Question

$y={\left(\tan x\right)}^{{\left(\tan x\right)}^{\left(\tan x\right)}}$ , then at $x=\frac{\mathrm{\pi }}{4}$ , the value of $\frac{dy}{dx}=$

• A. $0$
• B. $1$
• C. $2$
• D. None of these

Answer 1

The correct option is C

$2$

Explanation for the correct option:

Step $1$: Finding the first derivative

The given equation is,

$y={\left(\tan x\right)}^{{\left(\tan x\right)}^{\left(\tan x\right)}}$

Take $\log$ on both sides

$\log \left(y\right)=\tan x\log {\left(\tan x\right)}^{\left(\tan x\right)}$ $\left[\because \log \left(a^x\right)=x\log \left(a\right)\right]$

$\Rightarrow$ $\log \left(y\right)={\tan }^{2}x\log \left(\tan x\right)$

Differentiate both sides with respect to $x$, we get

$\frac{d}{dx}\log \left(y\right)=\frac{d}{dx}\left[{\tan }^{2}x\log \left(\tan x\right)\right]$ $\left[\because \frac{d}{dx}\left(f\left(x\right)g\left(x\right)\right)=f\text{'}\left(x\right)g\left(x\right)+f\left(x\right)g\text{'}\left(x\right)\right]$

$\Rightarrow$ $\frac{1}{y}\frac{dy}{dx}=2\tan x{\sec }^{2}x\log \left(\tan x\right)+{\tan }^{2}x\left(\frac{1}{\tan x}\right){\sec }^{2}x$ $\left[\because \frac{d}{dx}\left({\tan }^{2}x\right)=2\tan x{\sec }^{2}x,\frac{d}{dx}\log \left(\tan x\right)=\frac{1}{\tan x}{\sec }^{2}x\right]$

$\Rightarrow$ $\frac{1}{y}\frac{dy}{dx}=2\tan x{\sec }^{2}x\log \left(\tan x\right)+\tan x{\sec }^{2}x$

$\Rightarrow$ $\frac{dy}{dx}=y\left(2\tan x{\sec }^{2}x\log \left(\tan x\right)+\tan x{\sec }^{2}x\right)$

Step $2$: Finding the value of $\frac{dy}{dx}$ at $x=\frac{\mathrm{\pi }}{4}$

Substitute $x=\frac{\mathrm{\pi }}{4}$ in the above differential equation.

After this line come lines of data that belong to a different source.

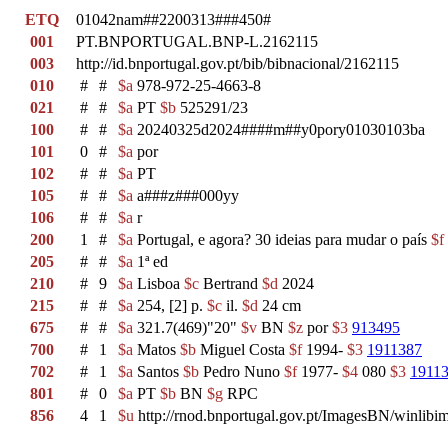
ETQ
01042nam##2200313###450#
001
PT.BNPORTUGAL.BNP-L.2162115
003
http://id.bnportugal.gov.pt/bib/bibnacional/2162115
010
#
#
$a
978-972-25-4663-8
021
#
#
$a
PT
$b
525291/23
100
#
#
$a
20240325d2024####m##y0pory01030103ba
101
0
#
$a
por
102
#
#
$a
PT
105
#
#
$a
a###z###000yy
106
#
#
$a
r
200
1
#
$a
Portugal, e agora? 30 ideias para mudar o país
$f
205
#
#
$a
1ª ed
210
#
9
$a
Lisboa
$c
Bertrand
$d
2024
215
#
#
$a
254, [2] p.
$c
il.
$d
24 cm
675
#
#
$a
321.7(469)"20"
$v
BN
$z
por
$3
913495
700
#
1
$a
Matos
$b
Miguel Costa
$f
1994-
$3
1911387
702
#
1
$a
Santos
$b
Pedro Nuno
$f
1977-
$4
080
$3
1911
801
#
0
$a
PT
$b
BN
$g
RPC
856
4
1
$u
http://rnod.bnportugal.gov.pt/ImagesBN/winl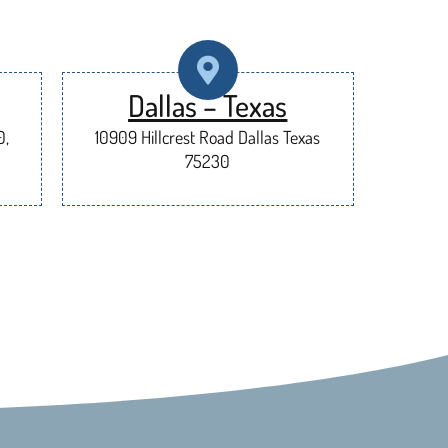
Dallas – Texas
0,
10909 Hillcrest Road Dallas Texas
75230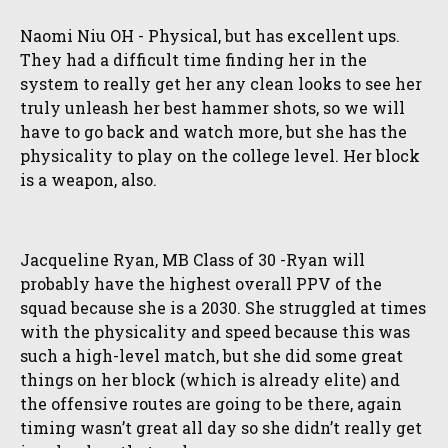
Naomi Niu OH - Physical, but has excellent ups.
They had a difficult time finding her in the
system to really get her any clean looks to see her
truly unleash her best hammer shots, so we will
have to go back and watch more, but she has the
physicality to play on the college level. Her block
is a weapon, also.
Jacqueline Ryan, MB Class of 30 -Ryan will
probably have the highest overall PPV of the
squad because she is a 2030. She struggled at times
with the physicality and speed because this was
such a high-level match, but she did some great
things on her block (which is already elite) and
the offensive routes are going to be there, again
timing wasn’t great all day so she didn’t really get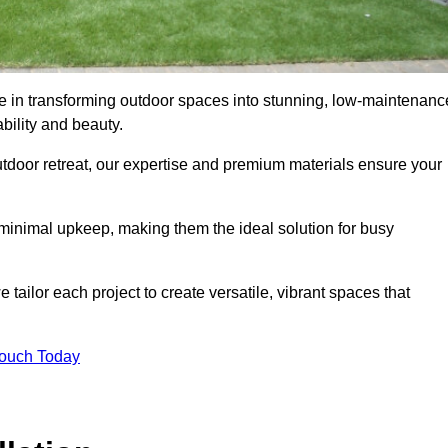
ise in transforming outdoor spaces into stunning, low-maintenanc
bility and beauty.
tdoor retreat, our expertise and premium materials ensure your
h minimal upkeep, making them the ideal solution for busy
tailor each project to create versatile, vibrant spaces that
Touch Today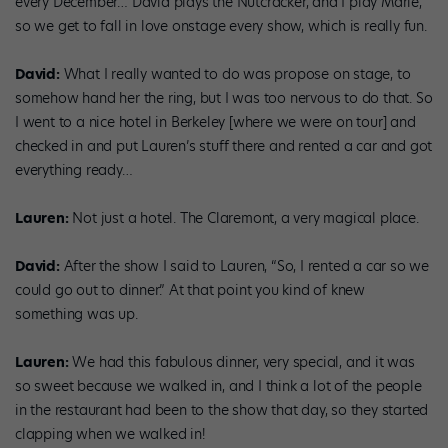
every December… David plays the Nutcracker, and I play Marie,
so we get to fall in love onstage every show, which is really fun.
David:
What I really wanted to do was propose on stage, to
somehow hand her the ring, but I was too nervous to do that. So
I went to a nice hotel in Berkeley [where we were on tour] and
checked in and put Lauren’s stuff there and rented a car and got
everything ready…
Lauren:
Not just a hotel. The Claremont, a very magical place.
David:
After the show I said to Lauren, “So, I rented a car so we
could go out to dinner.” At that point you kind of knew
something was up.
Lauren:
We had this fabulous dinner, very special, and it was
so sweet because we walked in, and I think a lot of the people
in the restaurant had been to the show that day, so they started
clapping when we walked in!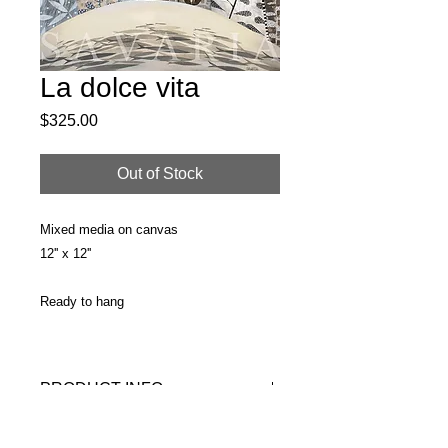
La dolce vita
Price
$325.00
Out of Stock
Mixed media on canvas
12'' x 12''
Ready to hang
PRODUCT INFO
Original painting
RETURN & REFUND POLICY
Surface: Streched canvas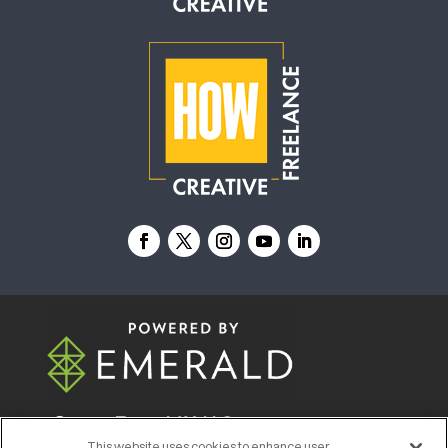
© 2026
Emerald X, LLC.
All Rights Reserved
This website uses cookies to enhance user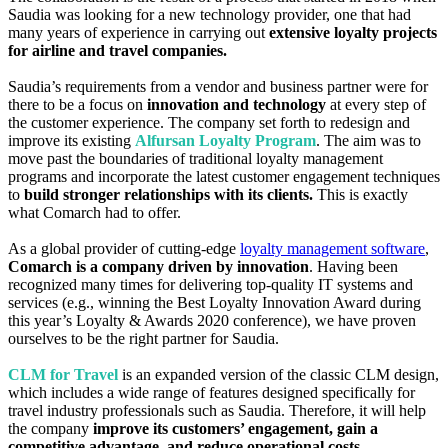
Saudia was looking for a new technology provider, one that had
many years of experience in carrying out
extensive loyalty projects
for airline and travel companies.
Saudia’s requirements from a vendor and business partner were for
there to be a focus on
innovation and technology
at every step of
the customer experience. The company set forth to redesign and
improve its existing
Alfursan Loyalty Program
. The aim was to
move past the boundaries of traditional loyalty management
programs and incorporate the latest customer engagement techniques
to
build stronger relationships with its clients.
This is exactly
what Comarch had to offer.
As a global provider of cutting-edge
loyalty management software
,
Comarch is a company driven by innovation
. Having been
recognized many times for delivering top-quality IT systems and
services (e.g., winning the Best Loyalty Innovation Award during
this year’s Loyalty & Awards 2020 conference), we have proven
ourselves to be the right partner for Saudia.
CLM for Travel
is an expanded version of the classic CLM design,
which includes a wide range of features designed specifically for
travel industry professionals such as Saudia. Therefore, it will help
the company
improve its customers’ engagement, gain a
competitive advantage, and reduce operational costs.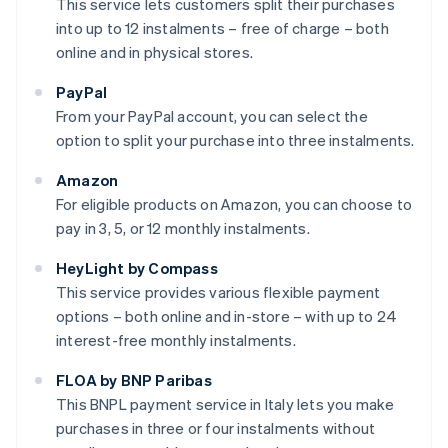
This service lets customers split their purchases
into up to 12 instalments – free of charge – both
online and in physical stores.
PayPal
From your PayPal account, you can select the
option to split your purchase into three instalments.
Amazon
For eligible products on Amazon, you can choose to
pay in 3, 5, or 12 monthly instalments.
HeyLight by Compass
This service provides various flexible payment
options – both online and in-store – with up to 24
interest-free monthly instalments.
FLOA by BNP Paribas
This BNPL payment service in Italy lets you make
purchases in three or four instalments without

$\frac{dy}{dx}=y\left(2\tan \frac{\mathrm{\pi }}{4}{\sec }^2\frac{\mathrm{\pi }}{4}\log \left(\tan \frac{\mathrm{\pi }}{4}\right)+\tan \frac{\mathrm{\pi }}{4}{\sec }^2\frac{\mathrm{\pi }}{4}\right)$

$\Rightarrow$ $\frac{dy}{dx}=y\left(2\left(1\right){\left(\sqrt{2}\right)}^2\log \left(1\right)+\left(1\right){\left(\sqrt{2}\right)}^2\right)$ $\left[\because \tan \frac{\mathrm{\pi }}{4}=1,\sec \frac{\mathrm{\pi }}{4}=\sqrt{2}\right]$

$\Rightarrow$ $\frac{dy}{dx}=y\left(2\left(1\right)\left(2\right)\left(0\right)+\left(1\right)\left(2\right)\right)$ $\left[\because \log \left(1\right)=0\right]$

$\Rightarrow$ $\frac{dy}{dx}=y\left(0+2\right)$

$\Rightarrow$ $\frac{dy}{dx}=2y$ $.......\left(1\right)$

At $x=\frac{\mathrm{\pi }}{4}$, the value of $y$ is,

$y={\left(\tan \frac{\mathrm{\pi }}{4}\right)}^{{\left(\tan \frac{\mathrm{\pi }}{4}\right)}^{\left(\tan \frac{\mathrm{\pi }}{4}\right)}}$

$\Rightarrow$ $y={\left(1\right)}^{{\left(1\right)}^{\left(1\right)}}$ $\left[\because \tan \frac{\mathrm{\pi }}{4}=1\right]$

$\Rightarrow$ $y=1$

So, from the equation $\left(1\right)$, we get

$\frac{dy}{dx}=2\left(1\right)$

$\Rightarrow$ $\frac{dy}{dx}=2$

Hence, the correct option is $C)2$.